🤖 AI Summary
Vocabulary-free fine-grained visual recognition (VF-FGVR) aims to predict precise, open-vocabulary labels directly in an unrestricted semantic space without predefined category vocabularies—yet remains challenging under label-scarce conditions.
Method: This paper introduces NeaR, the first approach to leverage multimodal large language models (MLLMs) to generate noisy open-vocabulary labels for constructing weakly supervised datasets. NeaR integrates CLIP fine-tuning, nearest-neighbor label refinement, and noise-robust training to enable efficient vocabulary-free recognition.

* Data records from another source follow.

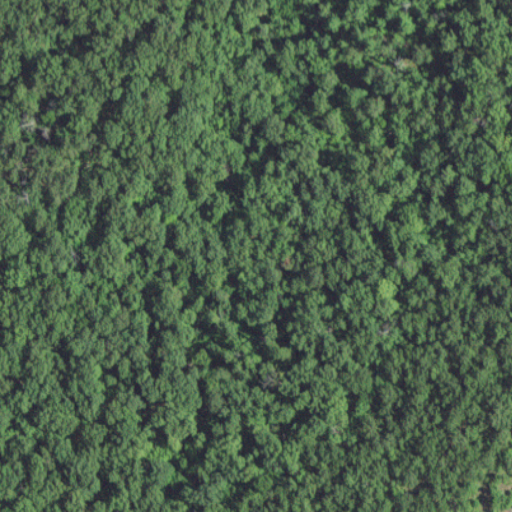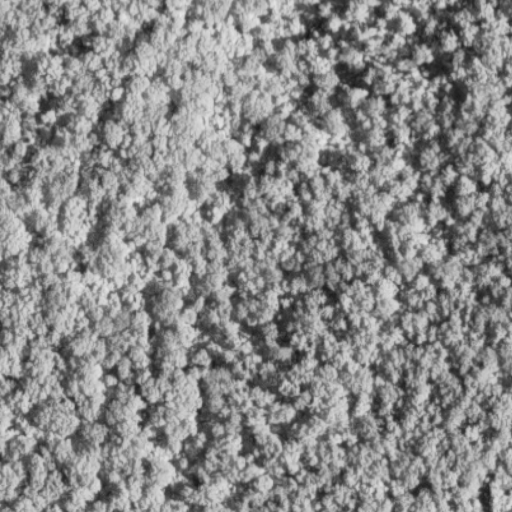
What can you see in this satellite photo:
road: (26, 32)
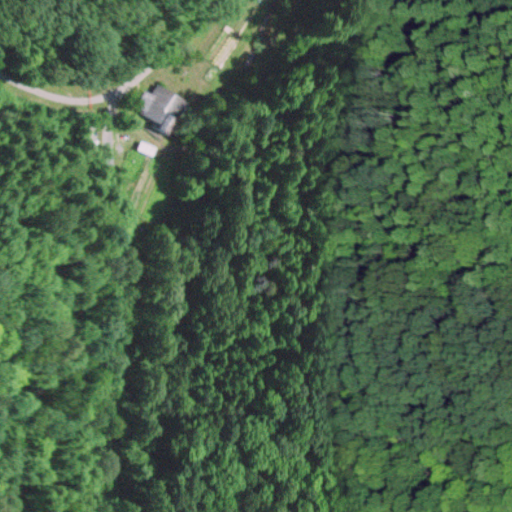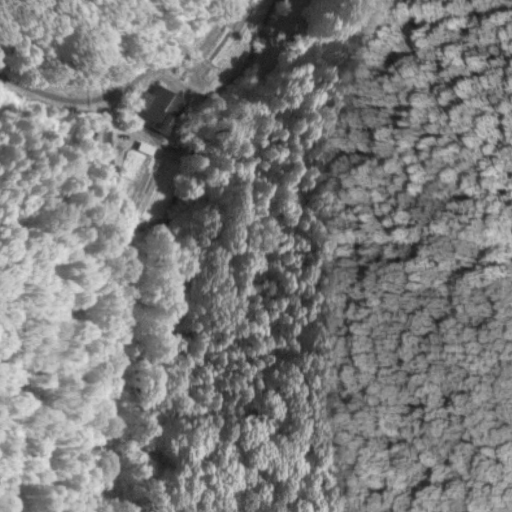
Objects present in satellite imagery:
building: (152, 108)
road: (46, 243)
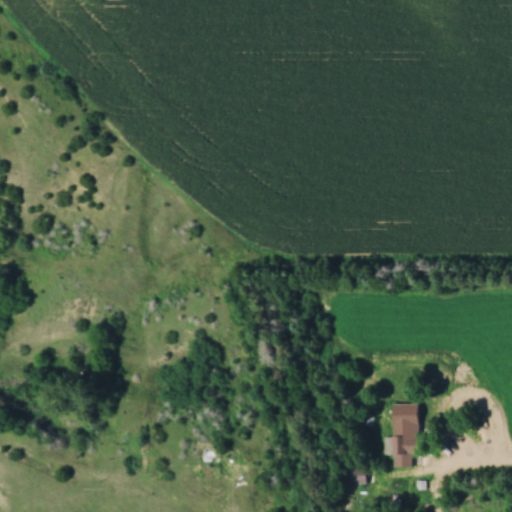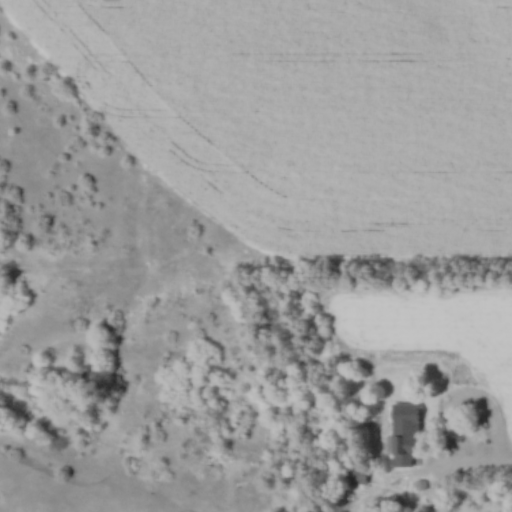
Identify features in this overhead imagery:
building: (406, 448)
road: (467, 469)
building: (356, 473)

Contribution/Results: Evaluated on a newly established VF-FGVR benchmark, NeaR achieves substantial accuracy gains over prior methods. It accelerates inference by over 100× compared to direct MLLM invocation and reduces API costs by more than 90%. By eliminating reliance on fixed taxonomies and expensive oracle annotations, NeaR establishes a scalable, low-cost paradigm for fine-grained recognition—particularly beneficial for resource-constrained domains such as medical imaging.
📝 Abstract
Fine-grained Visual Recognition (FGVR) involves distinguishing between visually similar categories, which is inherently challenging due to subtle inter-class differences and the need for large, expert-annotated datasets. In domains like medical imaging, such curated datasets are unavailable due to issues like privacy concerns and high annotation costs. In such scenarios lacking labeled data, an FGVR model cannot rely on a predefined set of training labels, and hence has an unconstrained output space for predictions. We refer to this task as Vocabulary-Free FGVR (VF-FGVR), where a model must predict labels from an unconstrained output space without prior label information. While recent Multimodal Large Language Models (MLLMs) show potential for VF-FGVR, querying these models for each test input is impractical because of high costs and prohibitive inference times. To address these limitations, we introduce extbf{Nea}rest-Neighbor Label extbf{R}efinement (NeaR), a novel approach that fine-tunes a downstream CLIP model using labels generated by an MLLM. Our approach constructs a weakly supervised dataset from a small, unlabeled training set, leveraging MLLMs for label generation. NeaR is designed to handle the noise, stochasticity, and open-endedness inherent in labels generated by MLLMs, and establishes a new benchmark for efficient VF-FGVR.